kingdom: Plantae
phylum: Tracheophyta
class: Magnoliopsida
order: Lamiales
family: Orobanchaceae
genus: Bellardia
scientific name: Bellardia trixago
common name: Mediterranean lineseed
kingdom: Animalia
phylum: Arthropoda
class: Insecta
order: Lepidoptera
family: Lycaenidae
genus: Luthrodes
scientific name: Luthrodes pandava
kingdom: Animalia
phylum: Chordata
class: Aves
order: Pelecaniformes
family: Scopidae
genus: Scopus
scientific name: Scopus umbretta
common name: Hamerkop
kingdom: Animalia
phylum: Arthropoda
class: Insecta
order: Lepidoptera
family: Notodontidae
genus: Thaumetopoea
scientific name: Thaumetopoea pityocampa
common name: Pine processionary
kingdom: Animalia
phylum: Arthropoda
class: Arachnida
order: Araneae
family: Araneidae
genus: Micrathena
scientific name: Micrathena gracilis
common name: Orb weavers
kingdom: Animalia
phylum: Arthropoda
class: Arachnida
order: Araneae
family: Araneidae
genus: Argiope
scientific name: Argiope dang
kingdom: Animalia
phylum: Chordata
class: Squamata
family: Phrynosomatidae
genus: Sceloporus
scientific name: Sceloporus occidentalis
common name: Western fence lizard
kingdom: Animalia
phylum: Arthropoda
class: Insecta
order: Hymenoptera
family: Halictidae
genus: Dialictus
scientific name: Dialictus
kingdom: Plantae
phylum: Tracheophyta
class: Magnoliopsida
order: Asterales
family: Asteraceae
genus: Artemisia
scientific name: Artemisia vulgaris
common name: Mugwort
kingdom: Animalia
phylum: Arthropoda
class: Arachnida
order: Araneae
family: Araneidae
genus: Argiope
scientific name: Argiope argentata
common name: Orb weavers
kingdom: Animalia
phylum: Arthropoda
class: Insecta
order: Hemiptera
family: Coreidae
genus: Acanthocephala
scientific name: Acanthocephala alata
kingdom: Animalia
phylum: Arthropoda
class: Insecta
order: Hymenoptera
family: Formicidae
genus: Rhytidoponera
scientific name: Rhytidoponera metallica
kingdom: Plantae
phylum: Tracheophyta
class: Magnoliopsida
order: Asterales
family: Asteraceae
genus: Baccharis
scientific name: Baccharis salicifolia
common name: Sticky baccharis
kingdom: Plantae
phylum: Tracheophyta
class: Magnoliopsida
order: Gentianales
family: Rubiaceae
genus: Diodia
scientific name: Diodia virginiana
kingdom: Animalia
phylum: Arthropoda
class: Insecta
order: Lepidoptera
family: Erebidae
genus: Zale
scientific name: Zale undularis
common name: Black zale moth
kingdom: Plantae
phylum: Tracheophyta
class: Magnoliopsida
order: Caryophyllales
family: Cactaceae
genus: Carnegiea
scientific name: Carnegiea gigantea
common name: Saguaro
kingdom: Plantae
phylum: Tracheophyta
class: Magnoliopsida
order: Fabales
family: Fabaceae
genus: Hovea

▶ [YOUR GOAL]:
Transcribe all of the records above line for line, with no changes, from the first kingdom entry through the last genus entry.

▶ [FULL ANSWER]:
kingdom: Plantae
phylum: Tracheophyta
class: Magnoliopsida
order: Lamiales
family: Orobanchaceae
genus: Bellardia
scientific name: Bellardia trixago
common name: Mediterranean lineseed
kingdom: Animalia
phylum: Arthropoda
class: Insecta
order: Lepidoptera
family: Lycaenidae
genus: Luthrodes
scientific name: Luthrodes pandava
kingdom: Animalia
phylum: Chordata
class: Aves
order: Pelecaniformes
family: Scopidae
genus: Scopus
scientific name: Scopus umbretta
common name: Hamerkop
kingdom: Animalia
phylum: Arthropoda
class: Insecta
order: Lepidoptera
family: Notodontidae
genus: Thaumetopoea
scientific name: Thaumetopoea pityocampa
common name: Pine processionary
kingdom: Animalia
phylum: Arthropoda
class: Arachnida
order: Araneae
family: Araneidae
genus: Micrathena
scientific name: Micrathena gracilis
common name: Orb weavers
kingdom: Animalia
phylum: Arthropoda
class: Arachnida
order: Araneae
family: Araneidae
genus: Argiope
scientific name: Argiope dang
kingdom: Animalia
phylum: Chordata
class: Squamata
family: Phrynosomatidae
genus: Sceloporus
scientific name: Sceloporus occidentalis
common name: Western fence lizard
kingdom: Animalia
phylum: Arthropoda
class: Insecta
order: Hymenoptera
family: Halictidae
genus: Dialictus
scientific name: Dialictus
kingdom: Plantae
phylum: Tracheophyta
class: Magnoliopsida
order: Asterales
family: Asteraceae
genus: Artemisia
scientific name: Artemisia vulgaris
common name: Mugwort
kingdom: Animalia
phylum: Arthropoda
class: Arachnida
order: Araneae
family: Araneidae
genus: Argiope
scientific name: Argiope argentata
common name: Orb weavers
kingdom: Animalia
phylum: Arthropoda
class: Insecta
order: Hemiptera
family: Coreidae
genus: Acanthocephala
scientific name: Acanthocephala alata
kingdom: Animalia
phylum: Arthropoda
class: Insecta
order: Hymenoptera
family: Formicidae
genus: Rhytidoponera
scientific name: Rhytidoponera metallica
kingdom: Plantae
phylum: Tracheophyta
class: Magnoliopsida
order: Asterales
family: Asteraceae
genus: Baccharis
scientific name: Baccharis salicifolia
common name: Sticky baccharis
kingdom: Plantae
phylum: Tracheophyta
class: Magnoliopsida
order: Gentianales
family: Rubiaceae
genus: Diodia
scientific name: Diodia virginiana
kingdom: Animalia
phylum: Arthropoda
class: Insecta
order: Lepidoptera
family: Erebidae
genus: Zale
scientific name: Zale undularis
common name: Black zale moth
kingdom: Plantae
phylum: Tracheophyta
class: Magnoliopsida
order: Caryophyllales
family: Cactaceae
genus: Carnegiea
scientific name: Carnegiea gigantea
common name: Saguaro
kingdom: Plantae
phylum: Tracheophyta
class: Magnoliopsida
order: Fabales
family: Fabaceae
genus: Hovea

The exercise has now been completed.